By acknowledging the small signs of progress each day, you confirm the baby steps you are taking toward your goal. No success is too small to count. Then, when you look over the page of past achievements, you will clearly see the overall progress you are making. Here are some other daily practices that have made a difference for me:

Keep a gratitude list. This helps me to let go of the “not enough syndrome.” For example, I tend to feel fat when I focus on my stomach in the mirror. So I add to my gratitude list,” My abdomen has carried two wonderful babies,” “My husband loves it’s feminine softness,” “True women never have fat bellies, and a constant source of gratitude, “my body is cancer free.”
Set boundaries with your time. This is a hard one. A therapist can help with the process. Assess gains and losses your choices represent. For example, writing a book resulted in losing income because I was not working. The gain, however, came as I was more accessible to my family. The process of writing also contributed to the satisfaction of supporting the magnificent women I coach and care about.
Spend time in solitude . When can mothers do this? Remember that it is when we meditate that we are able to feel waves of gratitude and inspiration that can fill our hearts with enough positive energy to last us all day. Walking my dog at five thirty in the morning is part of my solitude time.
Exercise with other women. Focus on fitness as a personal journey; The camaraderie, energy, and stress release you can experience with other women who are equally committed to becoming fit and healthy are invaluable. Find a walking buddy. Even when it rains, you can walk the perimeter of a large Walmart.
Read books by other women. Ann Morrow Lindburg writes beautifully about balance and a woman’s need for solitude. Maya Angelou writes about sexuality and pride in an inspiring way that could change the way you feel about yourself. Try the exercises in Julie Cameron’s The Artist’ Way, or lose track of time in Anita Diamant’s The Red Tent, Sue Monk Kidd’s The Secret Life of Bees, or Azar Nafisi’s Reading Lolita in Tehran.
Write down your frustrations and your prayers. On the days when the alligators of frustration seem to consume you, list them. It is much easier to conquer a known enemy than one that has no name. Then, write a prayer asking for the inner quality you need to do battle with those alligators, whether it is strength, courage, patience, perseverance, or humor.
Ask for reassurance, a sign that you are on the right track, or a signal that all will be well in due time. Be sure to date the prayer and keep it in a safe place.
Never forget to pray for a sense of humor.
Have parties where women tell their stories. To get them started, write topics on slips of paers and put them in a basket. After each story, ask if another woman has a story about the same topic. This is inspiring, entertaining, and insightful to everyone.
Look for opportunities to acknowledge other women. Be sure to acknowledge the women in your past y remembering their stories, passing them down to your daughters (and sons!) The more you do this, the more you validate yourself.
Leave situations or people who hurt your Spirit. You don’t need those people, but it is sometimes hard to imagine life without them. I have never regretted leaving a husband, boss, partner, or client if he or she were abusive to my sprit of my body. Instead, surround yourself with positive people whose infectious energy will uplift your Spirit.
Participate in workshops where you practice communication skills. You will be empowered to deal with unpleasant, negative people and awkward situations.
Remember the stages of Birthing. During the transition stage of natural childbirth, the mother sometimes wants to give up and stop pushing. At that very moment, the baby’s head crowns and the baby pops out. When you feel like quitting, your masterpiece or breakthrough may be around the corner.

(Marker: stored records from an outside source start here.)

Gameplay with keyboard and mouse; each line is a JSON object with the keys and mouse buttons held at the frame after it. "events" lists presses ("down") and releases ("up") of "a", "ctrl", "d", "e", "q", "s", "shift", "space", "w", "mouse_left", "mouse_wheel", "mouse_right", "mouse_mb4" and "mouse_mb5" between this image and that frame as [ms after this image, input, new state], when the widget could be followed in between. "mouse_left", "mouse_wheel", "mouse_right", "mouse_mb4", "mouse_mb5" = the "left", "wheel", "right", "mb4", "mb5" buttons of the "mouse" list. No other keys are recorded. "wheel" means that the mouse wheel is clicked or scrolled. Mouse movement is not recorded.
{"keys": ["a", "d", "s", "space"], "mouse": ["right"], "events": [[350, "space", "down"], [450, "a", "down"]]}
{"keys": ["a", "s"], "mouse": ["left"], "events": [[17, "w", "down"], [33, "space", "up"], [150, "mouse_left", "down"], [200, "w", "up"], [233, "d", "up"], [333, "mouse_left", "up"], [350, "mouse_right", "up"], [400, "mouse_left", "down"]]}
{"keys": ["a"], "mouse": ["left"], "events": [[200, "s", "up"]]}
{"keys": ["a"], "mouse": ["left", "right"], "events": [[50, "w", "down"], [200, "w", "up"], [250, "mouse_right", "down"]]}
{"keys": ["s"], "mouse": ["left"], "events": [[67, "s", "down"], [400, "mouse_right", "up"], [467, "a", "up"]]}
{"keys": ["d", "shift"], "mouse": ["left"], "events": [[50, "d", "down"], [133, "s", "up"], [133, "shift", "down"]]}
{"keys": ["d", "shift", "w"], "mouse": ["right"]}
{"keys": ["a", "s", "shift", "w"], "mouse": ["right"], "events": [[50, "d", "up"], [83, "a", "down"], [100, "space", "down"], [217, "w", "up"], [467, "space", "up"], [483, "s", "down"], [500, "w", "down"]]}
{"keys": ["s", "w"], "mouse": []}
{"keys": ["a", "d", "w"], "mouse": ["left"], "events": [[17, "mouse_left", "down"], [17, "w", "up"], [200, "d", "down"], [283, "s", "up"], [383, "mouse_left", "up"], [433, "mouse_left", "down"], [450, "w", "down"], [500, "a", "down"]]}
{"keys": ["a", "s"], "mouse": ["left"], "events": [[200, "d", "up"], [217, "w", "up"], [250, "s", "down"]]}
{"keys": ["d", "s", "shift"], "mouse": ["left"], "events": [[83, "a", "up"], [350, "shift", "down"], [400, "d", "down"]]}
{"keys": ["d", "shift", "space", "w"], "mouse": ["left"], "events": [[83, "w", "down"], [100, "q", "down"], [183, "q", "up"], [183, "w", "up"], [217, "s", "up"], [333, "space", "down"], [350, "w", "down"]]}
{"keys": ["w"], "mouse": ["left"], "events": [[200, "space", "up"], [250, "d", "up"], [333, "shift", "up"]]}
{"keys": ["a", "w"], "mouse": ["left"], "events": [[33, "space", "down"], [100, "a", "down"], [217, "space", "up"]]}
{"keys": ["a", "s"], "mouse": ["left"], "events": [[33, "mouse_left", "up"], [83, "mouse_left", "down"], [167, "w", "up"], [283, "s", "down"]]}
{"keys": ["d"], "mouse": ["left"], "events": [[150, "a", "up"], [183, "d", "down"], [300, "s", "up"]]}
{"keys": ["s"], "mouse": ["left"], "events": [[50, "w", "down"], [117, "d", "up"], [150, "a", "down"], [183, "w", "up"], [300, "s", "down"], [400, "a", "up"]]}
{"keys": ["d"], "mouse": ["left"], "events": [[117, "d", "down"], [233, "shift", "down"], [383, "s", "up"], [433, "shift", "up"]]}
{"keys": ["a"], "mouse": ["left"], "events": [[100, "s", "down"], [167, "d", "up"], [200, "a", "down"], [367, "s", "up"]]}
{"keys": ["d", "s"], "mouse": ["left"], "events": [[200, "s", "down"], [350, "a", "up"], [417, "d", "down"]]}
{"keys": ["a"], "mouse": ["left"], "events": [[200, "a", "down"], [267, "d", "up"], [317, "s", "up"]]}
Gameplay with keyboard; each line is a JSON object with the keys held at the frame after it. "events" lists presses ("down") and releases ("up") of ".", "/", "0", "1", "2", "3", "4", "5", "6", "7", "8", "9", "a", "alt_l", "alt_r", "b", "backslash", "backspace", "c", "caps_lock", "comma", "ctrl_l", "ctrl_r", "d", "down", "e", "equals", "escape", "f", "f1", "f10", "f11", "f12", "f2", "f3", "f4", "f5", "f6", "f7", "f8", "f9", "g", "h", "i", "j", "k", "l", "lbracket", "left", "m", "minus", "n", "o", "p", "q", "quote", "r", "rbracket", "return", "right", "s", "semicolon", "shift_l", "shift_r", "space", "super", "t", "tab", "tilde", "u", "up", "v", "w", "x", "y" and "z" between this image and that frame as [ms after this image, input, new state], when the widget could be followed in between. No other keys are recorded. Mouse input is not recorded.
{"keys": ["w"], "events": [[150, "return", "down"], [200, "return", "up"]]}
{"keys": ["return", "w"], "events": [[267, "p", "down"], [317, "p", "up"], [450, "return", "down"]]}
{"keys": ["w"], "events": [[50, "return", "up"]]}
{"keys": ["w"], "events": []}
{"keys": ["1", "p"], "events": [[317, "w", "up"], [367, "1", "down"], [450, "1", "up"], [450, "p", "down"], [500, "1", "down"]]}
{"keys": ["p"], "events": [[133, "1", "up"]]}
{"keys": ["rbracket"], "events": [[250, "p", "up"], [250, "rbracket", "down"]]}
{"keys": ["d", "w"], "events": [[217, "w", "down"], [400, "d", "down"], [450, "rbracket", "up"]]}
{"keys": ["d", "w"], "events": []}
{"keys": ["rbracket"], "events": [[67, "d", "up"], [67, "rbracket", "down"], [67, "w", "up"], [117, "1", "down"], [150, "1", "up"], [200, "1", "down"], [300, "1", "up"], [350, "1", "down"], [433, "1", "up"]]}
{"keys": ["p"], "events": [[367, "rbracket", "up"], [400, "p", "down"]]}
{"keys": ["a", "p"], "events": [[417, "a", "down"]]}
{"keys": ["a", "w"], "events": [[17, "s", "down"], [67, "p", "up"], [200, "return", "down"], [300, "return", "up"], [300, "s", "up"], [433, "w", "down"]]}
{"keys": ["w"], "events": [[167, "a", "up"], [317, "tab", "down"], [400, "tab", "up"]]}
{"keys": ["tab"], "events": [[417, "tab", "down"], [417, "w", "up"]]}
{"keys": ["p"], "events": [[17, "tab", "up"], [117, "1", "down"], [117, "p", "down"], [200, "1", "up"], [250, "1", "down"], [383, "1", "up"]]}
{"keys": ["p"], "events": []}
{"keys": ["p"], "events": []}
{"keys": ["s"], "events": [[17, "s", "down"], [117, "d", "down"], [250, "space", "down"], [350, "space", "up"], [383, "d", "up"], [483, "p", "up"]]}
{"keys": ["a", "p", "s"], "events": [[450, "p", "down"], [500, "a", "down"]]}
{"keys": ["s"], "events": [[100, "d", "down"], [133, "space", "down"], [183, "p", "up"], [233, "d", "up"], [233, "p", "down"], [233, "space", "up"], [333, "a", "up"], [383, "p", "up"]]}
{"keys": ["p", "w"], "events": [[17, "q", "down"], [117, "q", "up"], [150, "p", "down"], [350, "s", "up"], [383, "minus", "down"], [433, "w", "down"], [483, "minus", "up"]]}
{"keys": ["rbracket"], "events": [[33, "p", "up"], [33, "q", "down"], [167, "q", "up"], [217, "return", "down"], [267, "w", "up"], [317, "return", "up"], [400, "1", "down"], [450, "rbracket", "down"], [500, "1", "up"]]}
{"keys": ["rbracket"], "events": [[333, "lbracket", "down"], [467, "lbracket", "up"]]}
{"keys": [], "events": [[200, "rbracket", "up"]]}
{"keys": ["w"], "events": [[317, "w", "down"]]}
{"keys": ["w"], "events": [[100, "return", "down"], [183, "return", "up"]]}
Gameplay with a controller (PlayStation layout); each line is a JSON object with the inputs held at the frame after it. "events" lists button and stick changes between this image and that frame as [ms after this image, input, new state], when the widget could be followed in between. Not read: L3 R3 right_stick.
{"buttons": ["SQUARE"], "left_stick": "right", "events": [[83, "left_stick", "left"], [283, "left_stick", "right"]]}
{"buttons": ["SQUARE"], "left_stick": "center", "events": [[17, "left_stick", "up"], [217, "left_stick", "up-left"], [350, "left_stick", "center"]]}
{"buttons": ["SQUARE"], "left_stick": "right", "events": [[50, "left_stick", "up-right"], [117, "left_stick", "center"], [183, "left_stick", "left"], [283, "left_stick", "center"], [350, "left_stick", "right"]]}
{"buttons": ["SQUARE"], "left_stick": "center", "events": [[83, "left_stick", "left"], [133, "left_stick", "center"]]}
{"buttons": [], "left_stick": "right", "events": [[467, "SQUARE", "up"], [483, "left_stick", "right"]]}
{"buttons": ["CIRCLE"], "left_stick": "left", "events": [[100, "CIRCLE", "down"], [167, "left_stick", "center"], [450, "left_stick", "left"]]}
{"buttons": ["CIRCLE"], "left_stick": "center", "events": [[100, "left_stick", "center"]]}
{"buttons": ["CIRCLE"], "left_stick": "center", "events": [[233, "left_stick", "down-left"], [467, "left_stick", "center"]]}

Finally, delegate more to others. We tend to do a lot of the tasks that our children could do in the act of learning responsibility. Often we simply don’t ask for help.
These are all baby steps, and it’s the baby steps that add up to reaching one’s goals in life, no matter how lofty.

About The Author

Ana Tampanna, “The Alligator Queen” is author of “The Womanly Art of Alligator Wrestling: Inspirational Stories for Outrageous Women Who Survive by their Wisdom and Wit.” To learn about her speaking and coaching services and to sign up for her FREE ezine with power communication tools, life management tips, and special events, visit her website at http://www.alligatorqueen.com
NOTE: You’re welcome to “reprint” this article online as long as it remains complete and unaltered (including the “about the author” info at the end), and you send a copy of your reprint to ana@alligatorqueen.com.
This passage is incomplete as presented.